Task description: Put the lines below into a Markdown table with the columns Row and Line, starting from the line with "acf_shown, lag (normalized)" and going through the last line, with blank lines and pictures left out.

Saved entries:

------

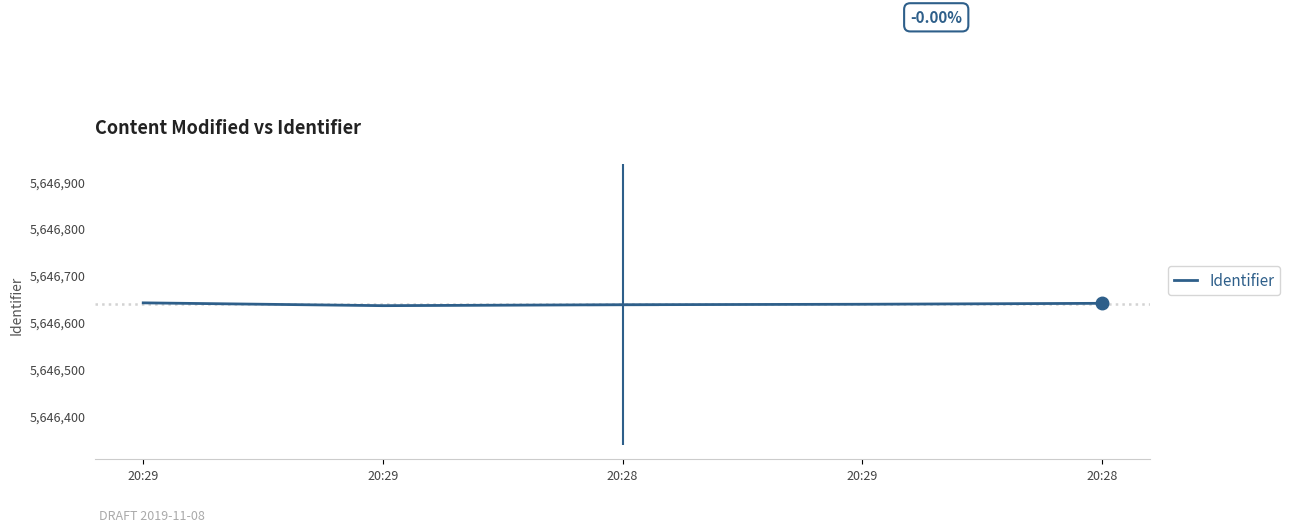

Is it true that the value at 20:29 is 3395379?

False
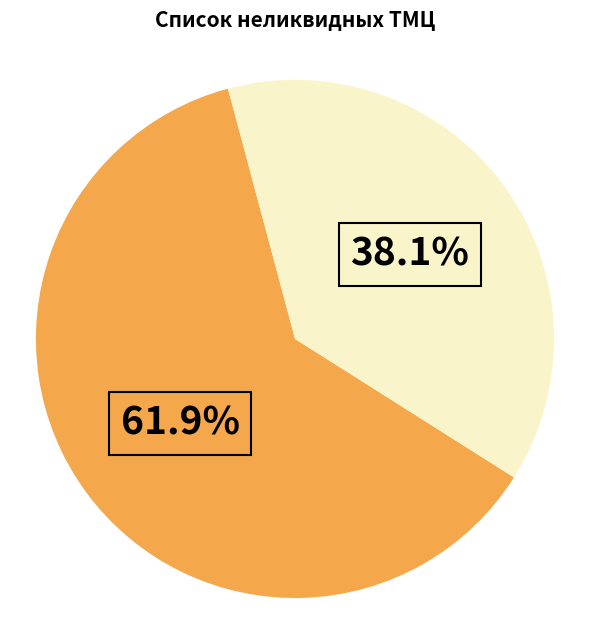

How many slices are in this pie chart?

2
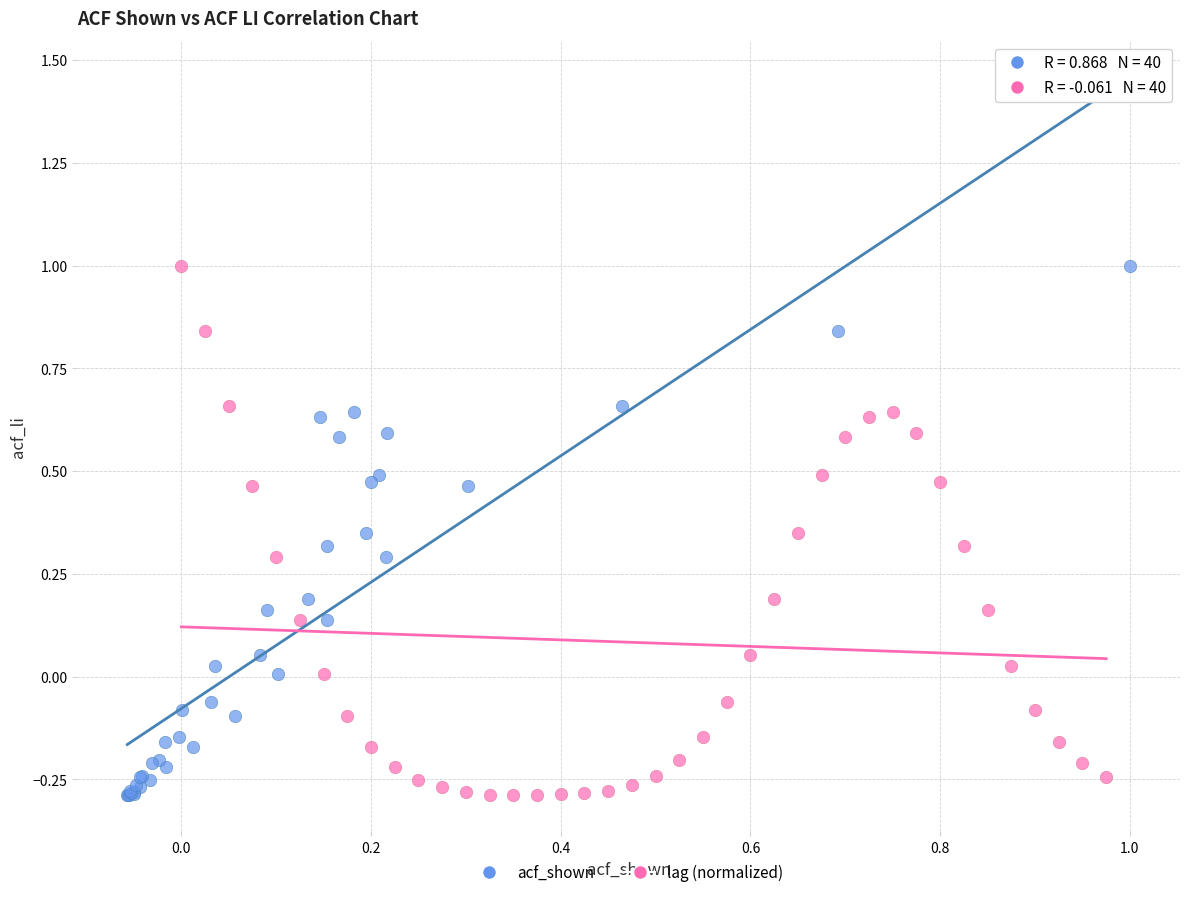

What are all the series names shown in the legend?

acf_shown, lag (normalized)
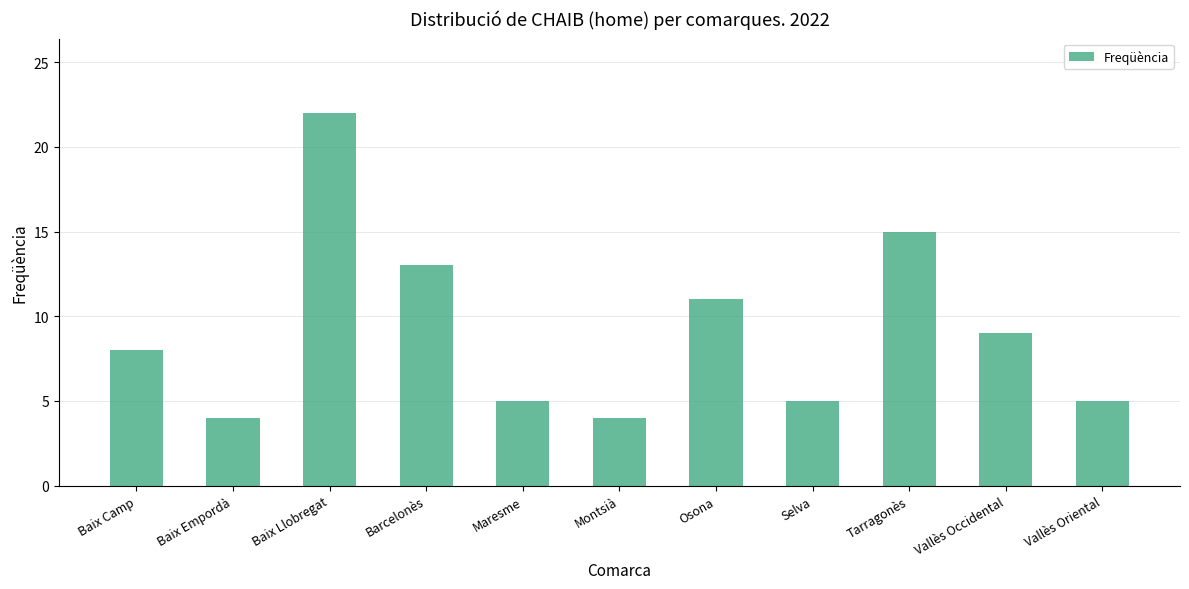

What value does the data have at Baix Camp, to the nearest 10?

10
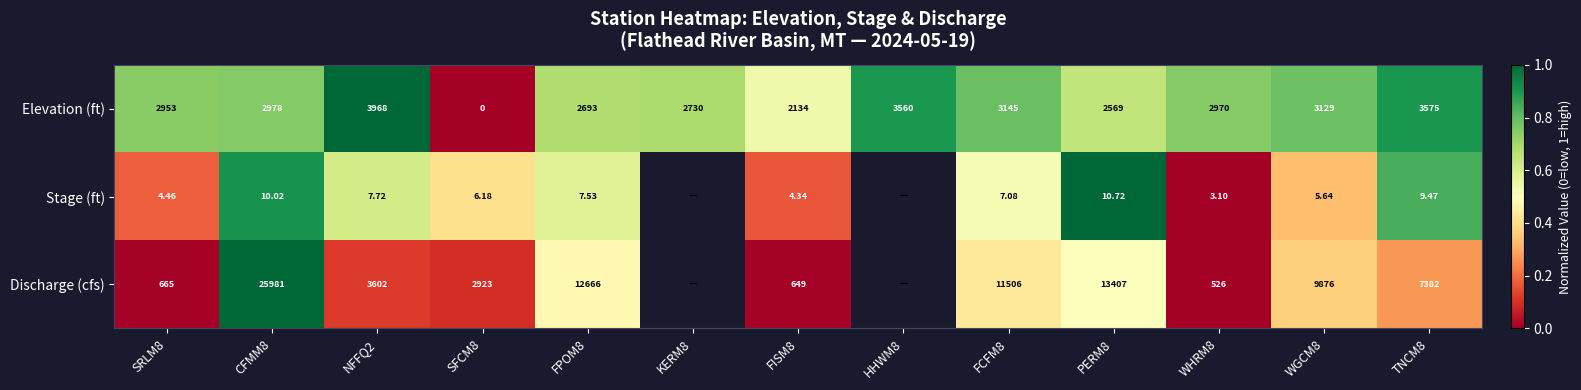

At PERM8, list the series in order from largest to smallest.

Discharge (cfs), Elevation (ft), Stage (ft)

------

Output for this task:
| Row | Line |
|---|---|
| 1 | acf_shown, lag (normalized) |
| 2 | What value does the data have at Baix Camp, to the nearest 10? |
| 3 | 10 |
| 4 | At PERM8, list the series in order from largest to smallest. |
| 5 | Discharge (cfs), Elevation (ft), Stage (ft) |